Re: [Qemu-devel] [PATCH v2 3/3] migration: introduce adaptive model for

qemu-devel

[Date Prev][Date Next][Thread Prev][Thread Next][Date Index][Thread Index]

Re: [Qemu-devel] [PATCH v2 3/3] migration: introduce adaptive model for

From:	Xiao Guangrong
Subject:	Re: [Qemu-devel] [PATCH v2 3/3] migration: introduce adaptive model for waiting thread
Date:	Mon, 18 Feb 2019 17:01:09 +0800
User-agent:	Mozilla/5.0 (X11; Linux x86_64; rv:60.0) Gecko/20100101 Thunderbird/60.2.1



On 1/16/19 2:40 PM, Peter Xu wrote:

On Fri, Jan 11, 2019 at 02:37:32PM +0800, address@hidden wrote:

+
+static void update_compress_wait_thread(MigrationState *s)
+{
+    s->compress_wait_thread = get_compress_wait_thread(&s->parameters);
+    assert(s->compress_wait_thread != COMPRESS_WAIT_THREAD_ERR);
+}


We can probably deprecate these chunk of codes if you're going to use
alternative structs or enum as suggested by Markus...


Yes, indeed.

I think Libvirt is not using this parameter, right?  And I believe the
parameter "compress-wait-thread" was just introduced since QEMU 3.1.
I'm not sure whether we can directly change it to an enum assuming
that no one is really using it in production yet which could possibly
break nobody.


I did a check in libvirt's code:
$ git grep compress-wait-thread
tests/qemucapabilitiesdata/caps_3.1.0.ppc64.replies:          "name": 
"compress-wait-thread",
tests/qemucapabilitiesdata/caps_3.1.0.ppc64.replies:          "name": 
"compress-wait-thread",
tests/qemucapabilitiesdata/caps_3.1.0.x86_64.replies:          "name": 
"compress-wait-thread",
tests/qemucapabilitiesdata/caps_3.1.0.x86_64.replies:          "name": 
"compress-wait-thread",
tests/qemucapabilitiesdata/caps_4.0.0.x86_64.replies:          "name": 
"compress-wait-thread",
tests/qemucapabilitiesdata/caps_4.0.0.x86_64.replies:          "name": 
"compress-wait-thread",

It seems changing this parameter will break libvirt's self-test?
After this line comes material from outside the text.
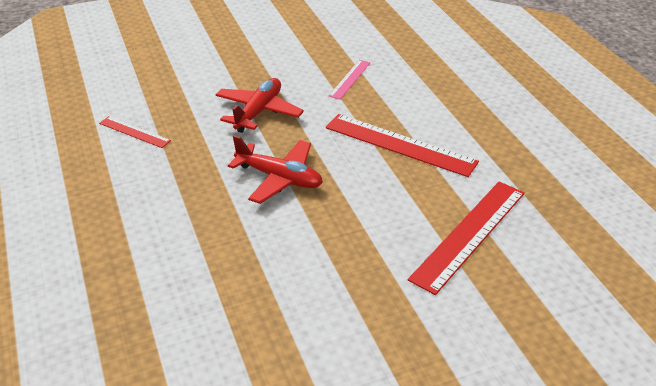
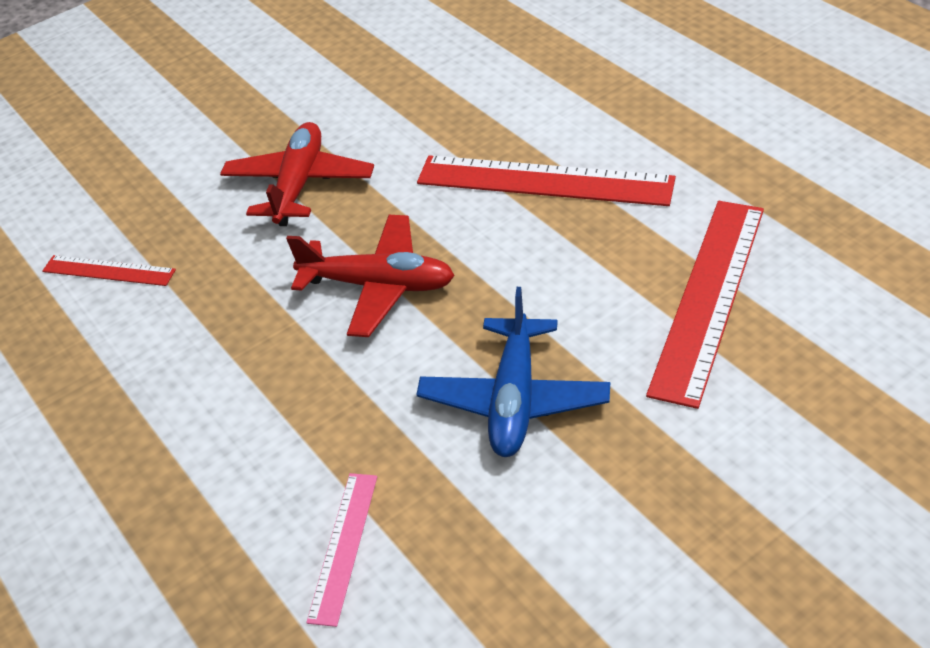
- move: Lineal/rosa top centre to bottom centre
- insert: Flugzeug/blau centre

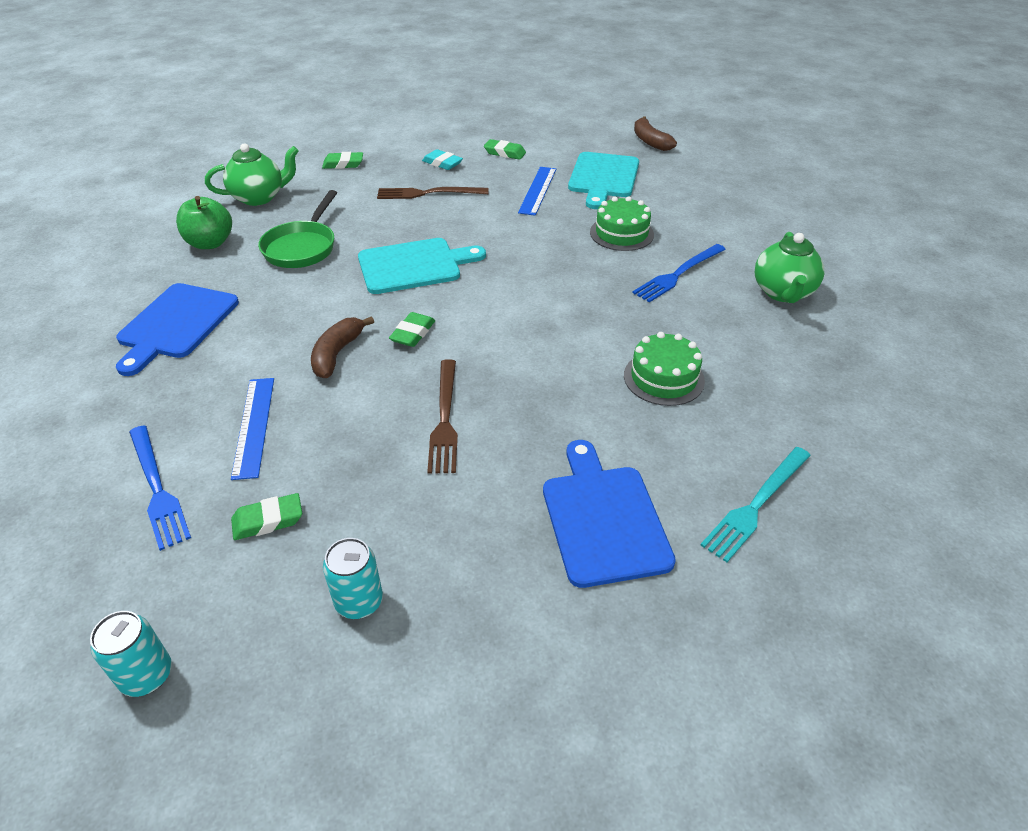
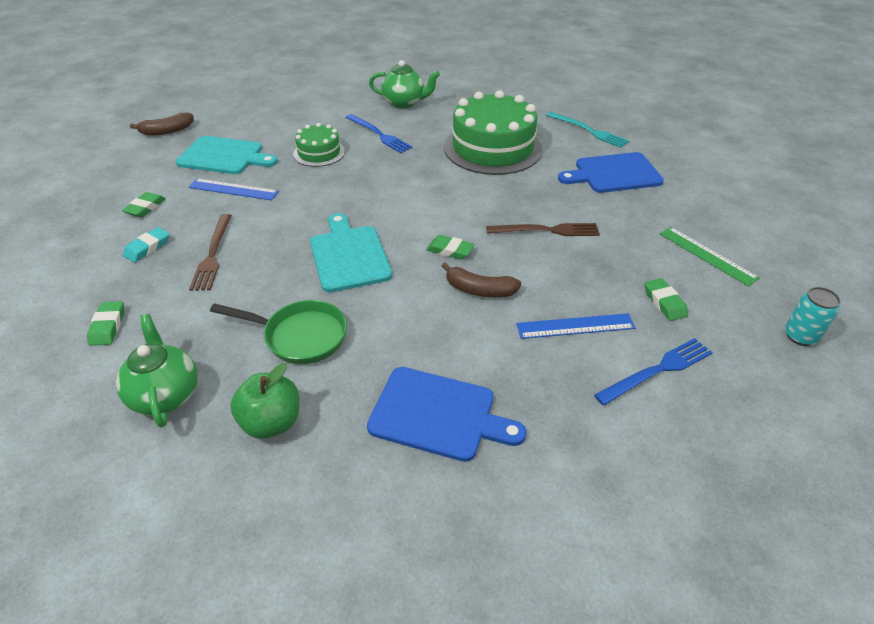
- resize: Kuchen/grün (2nd from left) centre = top centre x1.94
- replace: Dose/türkis (2nd from left) bottom centre to Lineal/grün middle right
Maybe we still have chance to quickly switch back to the name
"x-compress-wait-thread" just like the -global interface then we don't
need to worry much on QAPI breakage so far until the parameter proves
itself to remove the "x-".


Er... i am not sure i can follow it clearly. :(

[...]
@@ -1917,40 +2000,40 @@ bool migrate_postcopy_blocktime(void)
      return s->enabled_capabilities[MIGRATION_CAPABILITY_POSTCOPY_BLOCKTIME];
  }
-bool migrate_use_compression(void)
+int64_t migrate_max_bandwidth(void)
  {
      MigrationState *s;
s = migrate_get_current();- return s->enabled_capabilities[MIGRATION_CAPABILITY_COMPRESS];
+    return s->parameters.max_bandwidth;
  }
-int migrate_compress_level(void)
+bool migrate_use_compression(void)
  {
      MigrationState *s;
s = migrate_get_current();- return s->parameters.compress_level;
+    return s->enabled_capabilities[MIGRATION_CAPABILITY_COMPRESS];
  }
-int migrate_compress_threads(void)
+int migrate_compress_level(void)
  {
      MigrationState *s;
s = migrate_get_current();- return s->parameters.compress_threads;
+    return s->parameters.compress_level;
  }
-int migrate_compress_wait_thread(void)
+int migrate_compress_threads(void)
  {
      MigrationState *s;
s = migrate_get_current();- return s->parameters.compress_wait_thread;
+    return s->parameters.compress_threads;
I'm a bit confused on these diff... are you only adding
migrate_max_bandwidth() and not changing anything else?


I guess so.

 I'm curious
on how these chunk is generated since it looks really weird...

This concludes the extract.